**Problem**
Each record must be written out again exactly. Skip any picture it contains.

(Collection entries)
▼▼▼

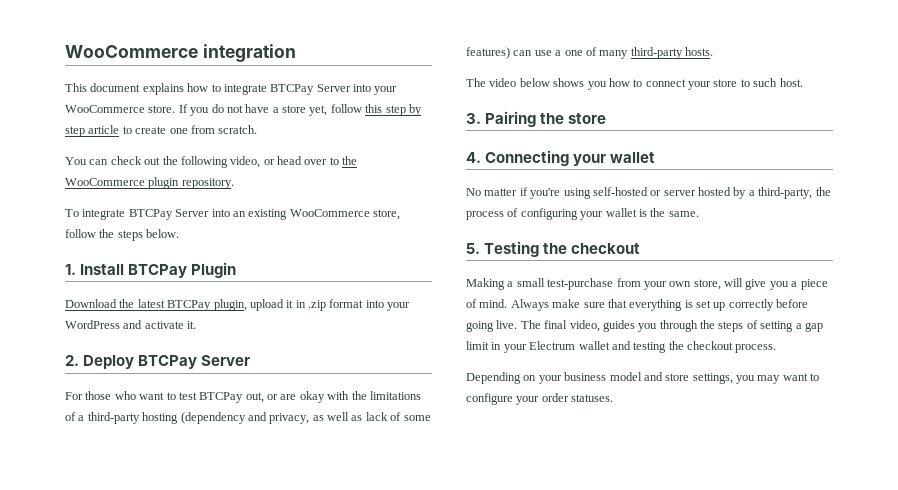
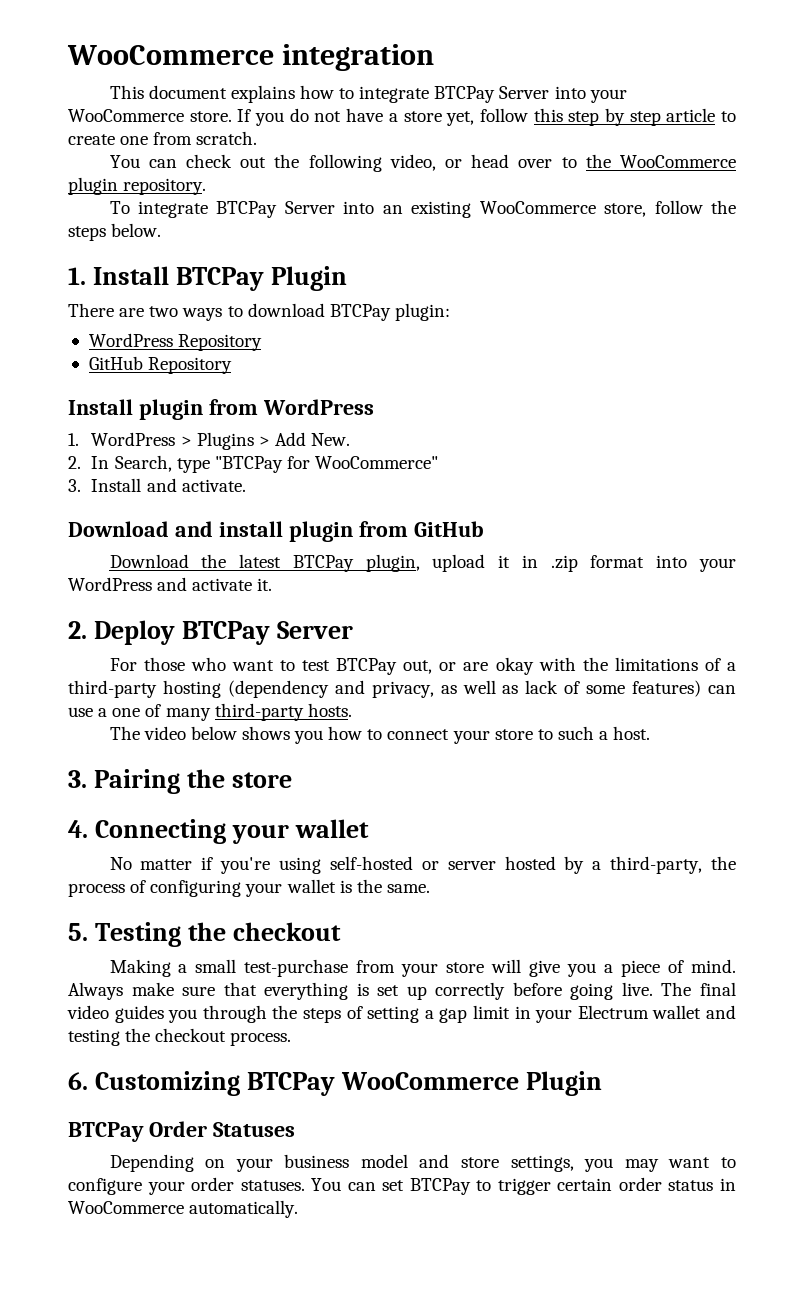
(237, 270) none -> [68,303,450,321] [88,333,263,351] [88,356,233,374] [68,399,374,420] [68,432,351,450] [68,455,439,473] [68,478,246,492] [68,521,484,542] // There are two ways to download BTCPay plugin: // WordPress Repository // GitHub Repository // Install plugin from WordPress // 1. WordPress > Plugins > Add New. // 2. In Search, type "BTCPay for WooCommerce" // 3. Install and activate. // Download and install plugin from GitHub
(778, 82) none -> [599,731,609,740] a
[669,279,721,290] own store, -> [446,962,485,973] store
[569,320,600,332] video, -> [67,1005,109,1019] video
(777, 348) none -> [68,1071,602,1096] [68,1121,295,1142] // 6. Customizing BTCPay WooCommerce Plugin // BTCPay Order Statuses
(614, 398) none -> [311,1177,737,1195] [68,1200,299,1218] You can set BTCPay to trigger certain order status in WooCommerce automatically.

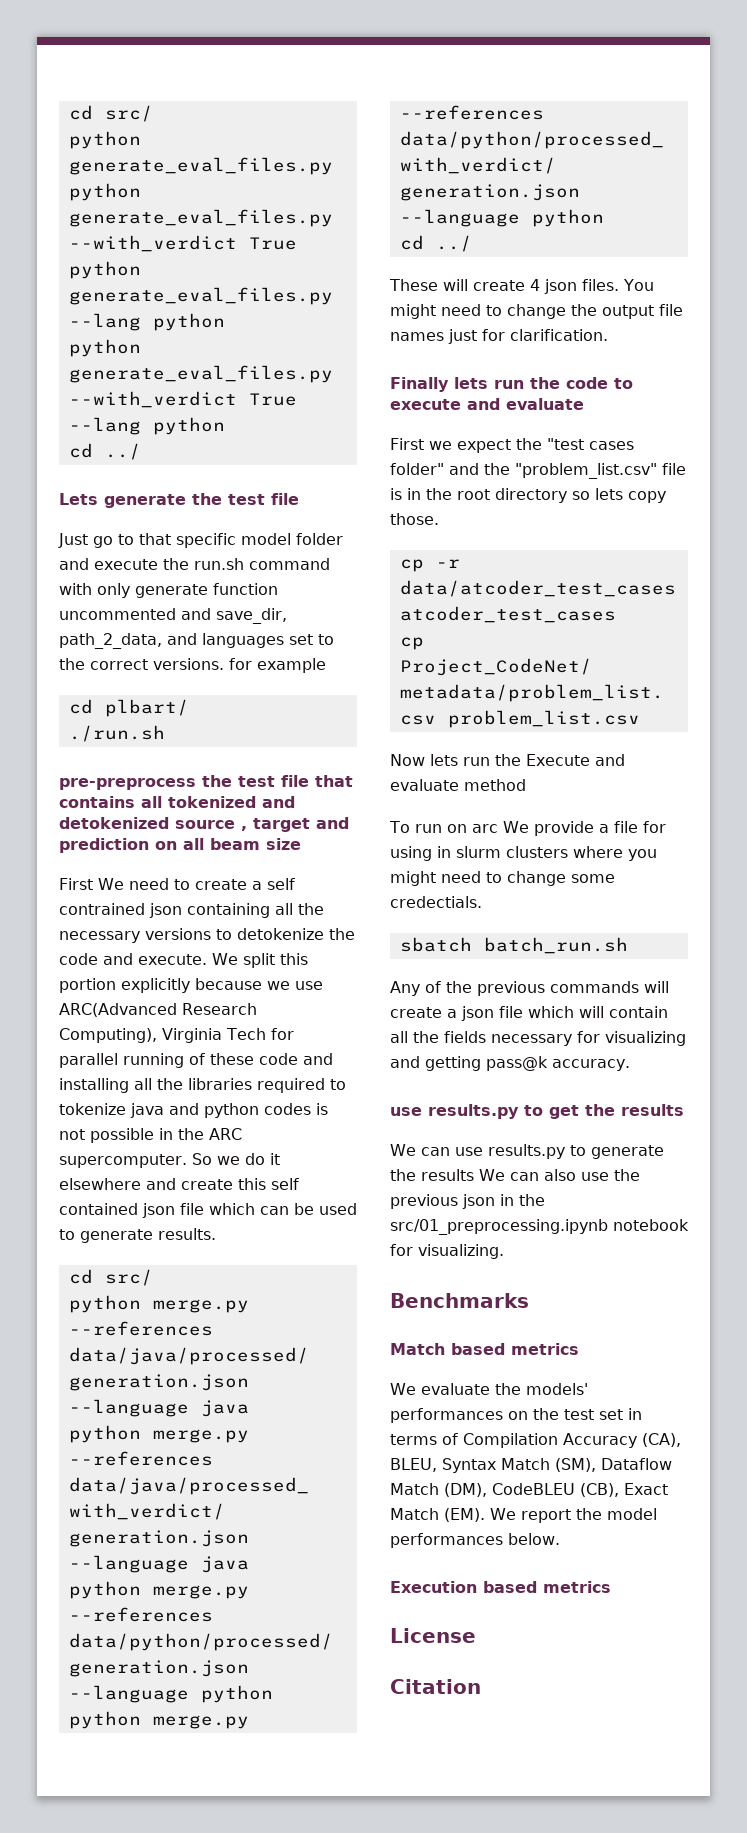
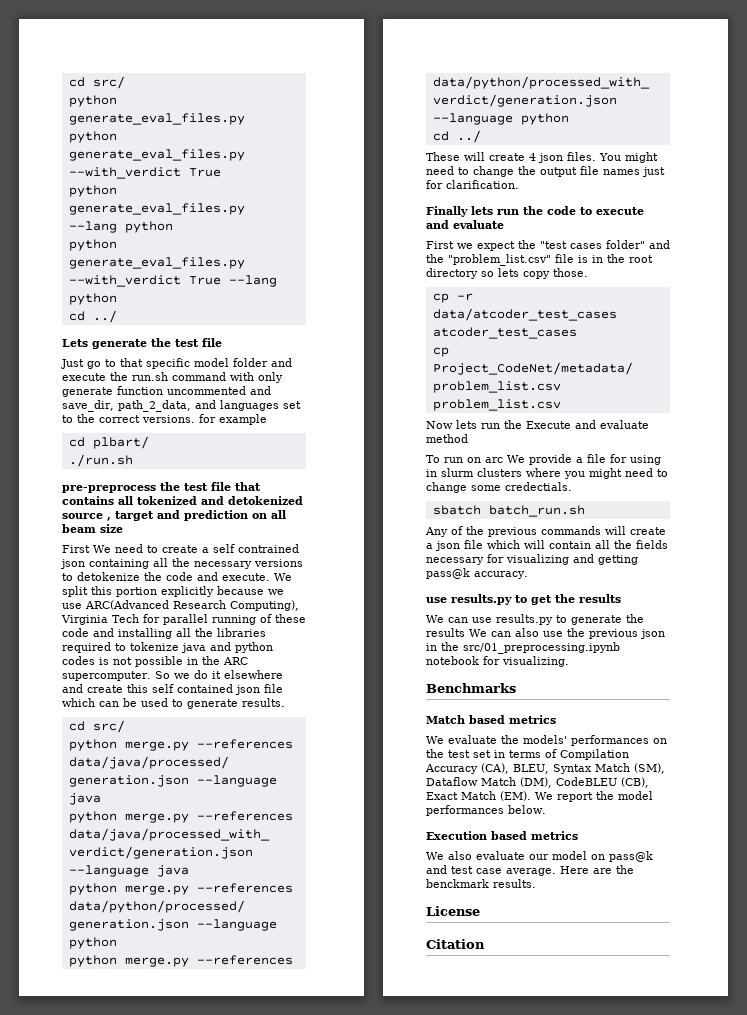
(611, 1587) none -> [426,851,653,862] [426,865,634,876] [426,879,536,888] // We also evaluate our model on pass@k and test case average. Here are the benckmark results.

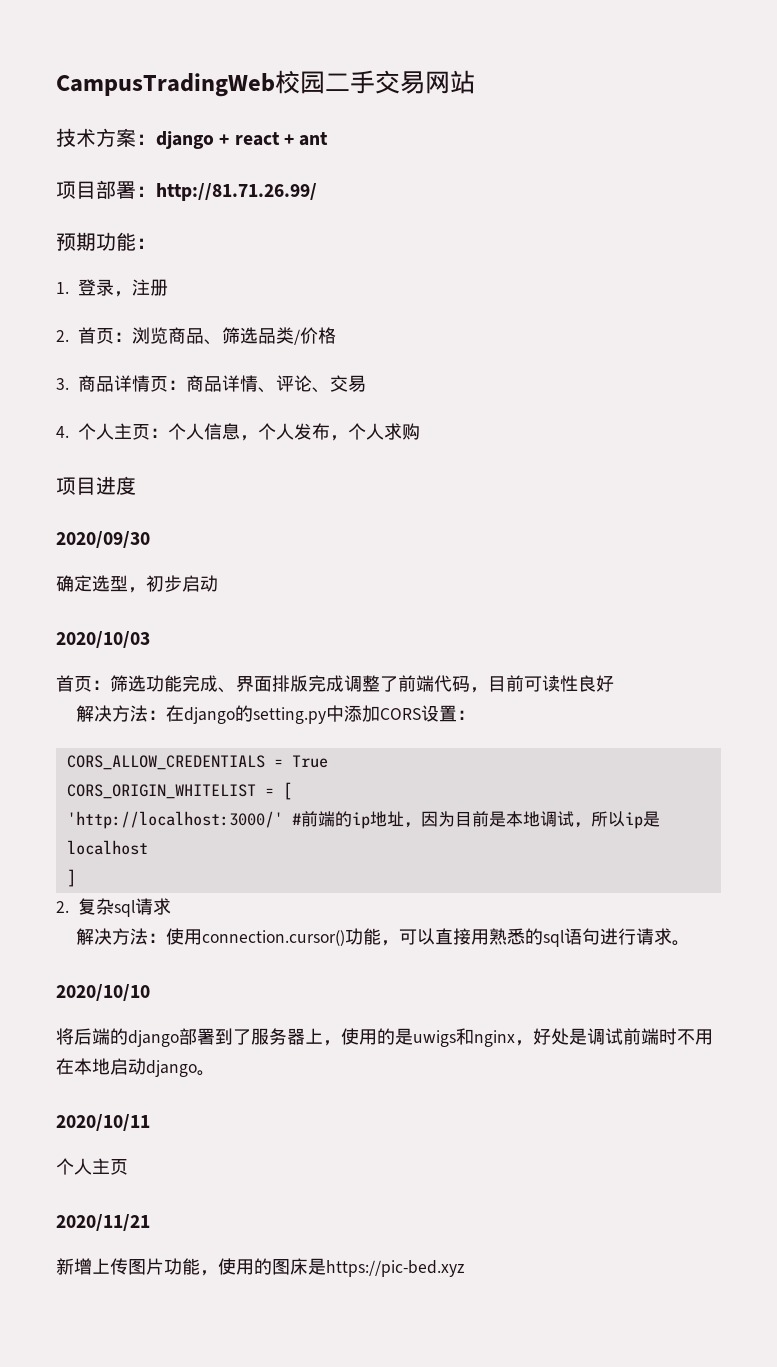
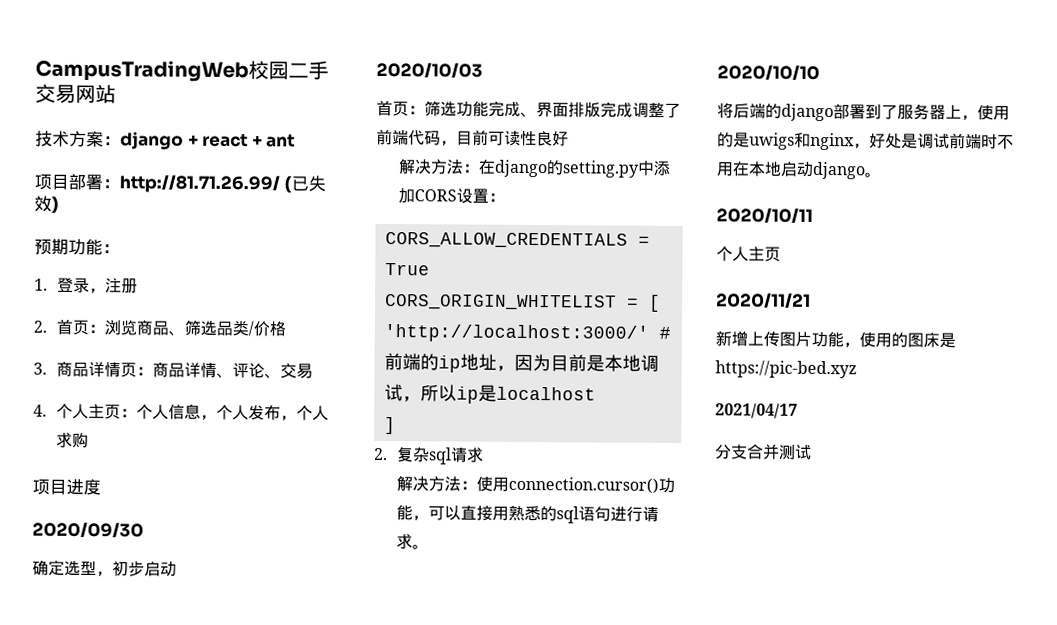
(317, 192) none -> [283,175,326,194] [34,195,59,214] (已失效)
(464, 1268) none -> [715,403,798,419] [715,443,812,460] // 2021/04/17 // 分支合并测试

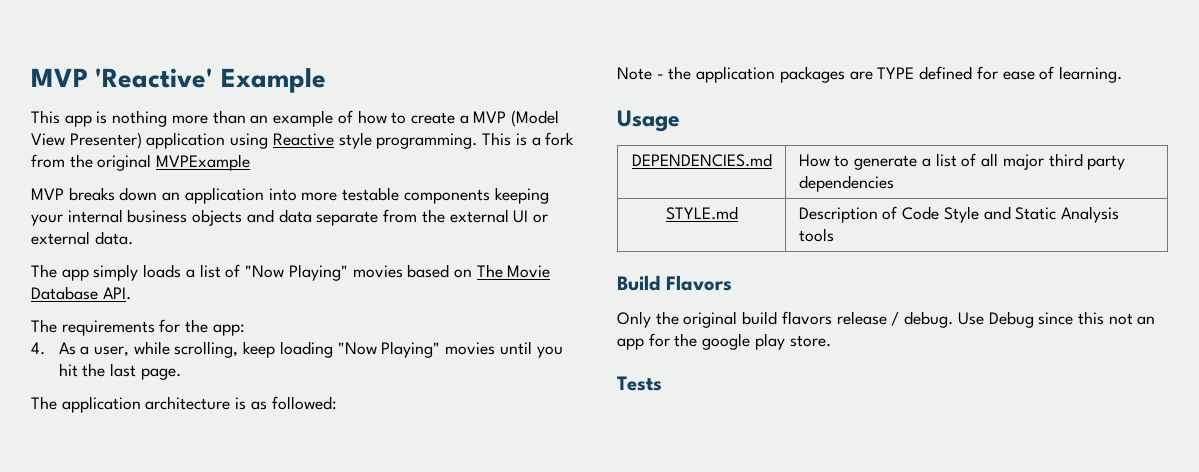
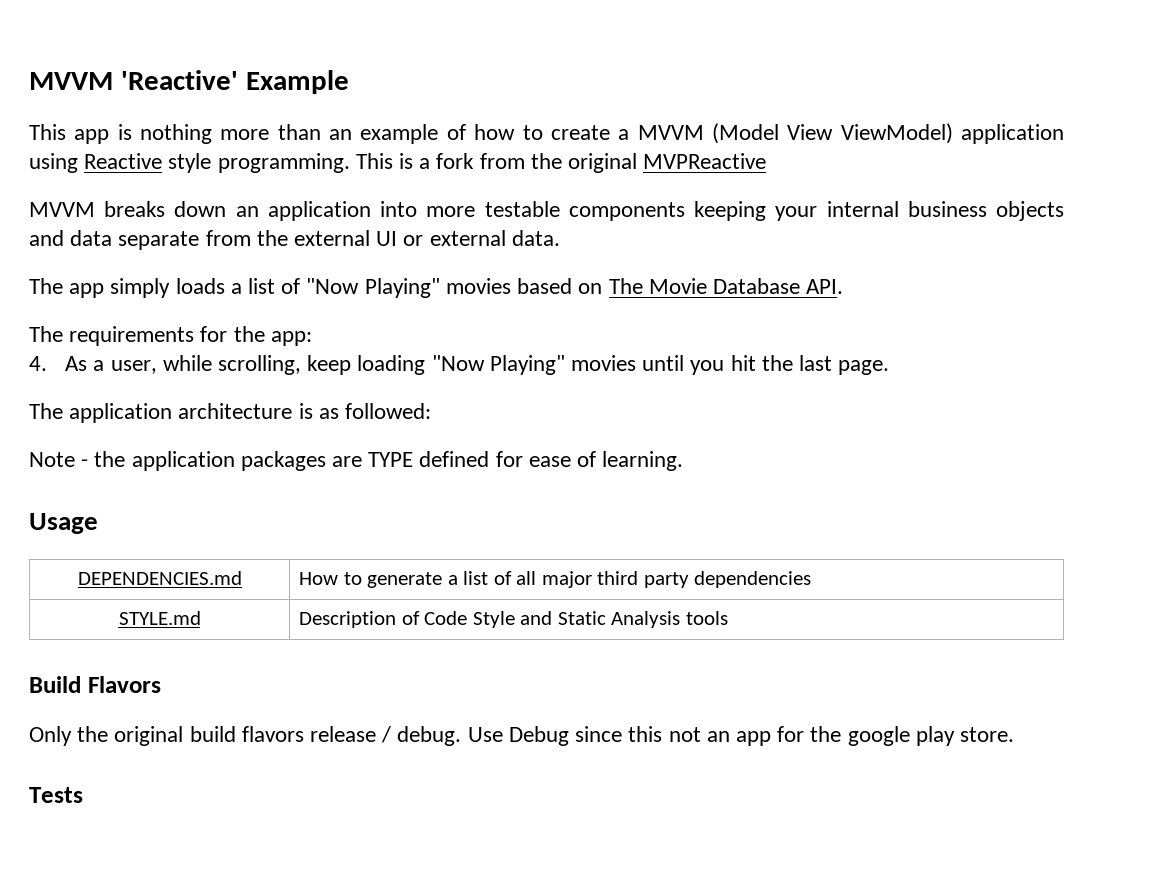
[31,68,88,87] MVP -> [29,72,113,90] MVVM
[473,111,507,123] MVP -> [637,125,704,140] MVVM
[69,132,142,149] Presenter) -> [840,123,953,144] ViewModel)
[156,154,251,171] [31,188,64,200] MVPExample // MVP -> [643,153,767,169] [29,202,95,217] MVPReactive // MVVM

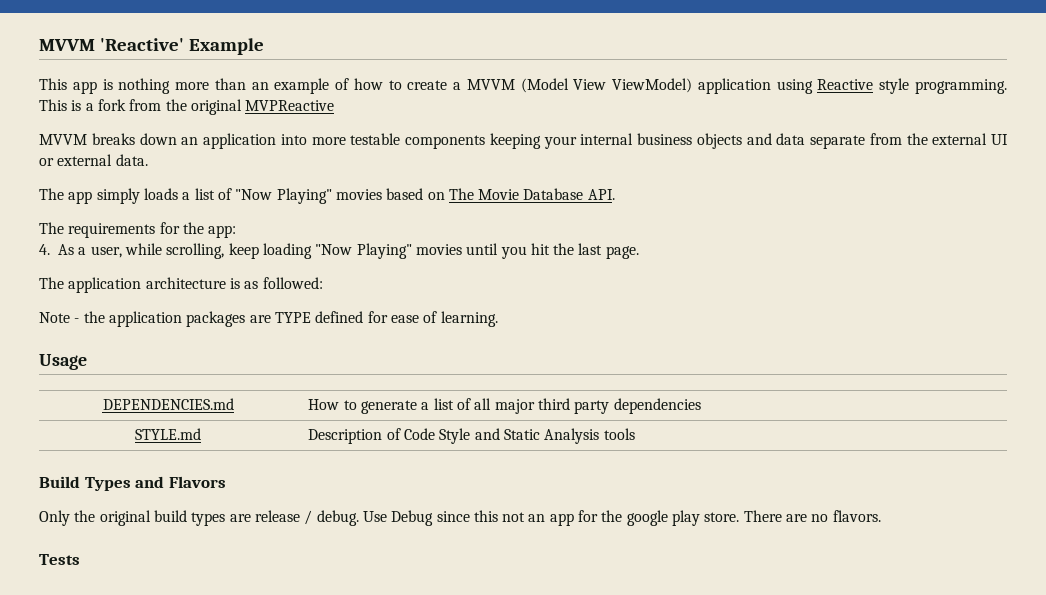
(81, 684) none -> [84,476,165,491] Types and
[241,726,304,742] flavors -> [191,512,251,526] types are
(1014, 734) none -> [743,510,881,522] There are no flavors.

▲▲▲

**Exercise response**
(237, 270) none -> [68,303,450,321] [88,333,263,351] [88,356,233,374] [68,399,374,420] [68,432,351,450] [68,455,439,473] [68,478,246,492] [68,521,484,542] // There are two ways to download BTCPay plugin: // WordPress Repository // GitHub Repository // Install plugin from WordPress // 1. WordPress > Plugins > Add New. // 2. In Search, type "BTCPay for WooCommerce" // 3. Install and activate. // Download and install plugin from GitHub
(778, 82) none -> [599,731,609,740] a
[669,279,721,290] own store, -> [446,962,485,973] store
[569,320,600,332] video, -> [67,1005,109,1019] video
(777, 348) none -> [68,1071,602,1096] [68,1121,295,1142] // 6. Customizing BTCPay WooCommerce Plugin // BTCPay Order Statuses
(614, 398) none -> [311,1177,737,1195] [68,1200,299,1218] You can set BTCPay to trigger certain order status in WooCommerce automatically.

(611, 1587) none -> [426,851,653,862] [426,865,634,876] [426,879,536,888] // We also evaluate our model on pass@k and test case average. Here are the benckmark results.

(317, 192) none -> [283,175,326,194] [34,195,59,214] (已失效)
(464, 1268) none -> [715,403,798,419] [715,443,812,460] // 2021/04/17 // 分支合并测试

[31,68,88,87] MVP -> [29,72,113,90] MVVM
[473,111,507,123] MVP -> [637,125,704,140] MVVM
[69,132,142,149] Presenter) -> [840,123,953,144] ViewModel)
[156,154,251,171] [31,188,64,200] MVPExample // MVP -> [643,153,767,169] [29,202,95,217] MVPReactive // MVVM

(81, 684) none -> [84,476,165,491] Types and
[241,726,304,742] flavors -> [191,512,251,526] types are
(1014, 734) none -> [743,510,881,522] There are no flavors.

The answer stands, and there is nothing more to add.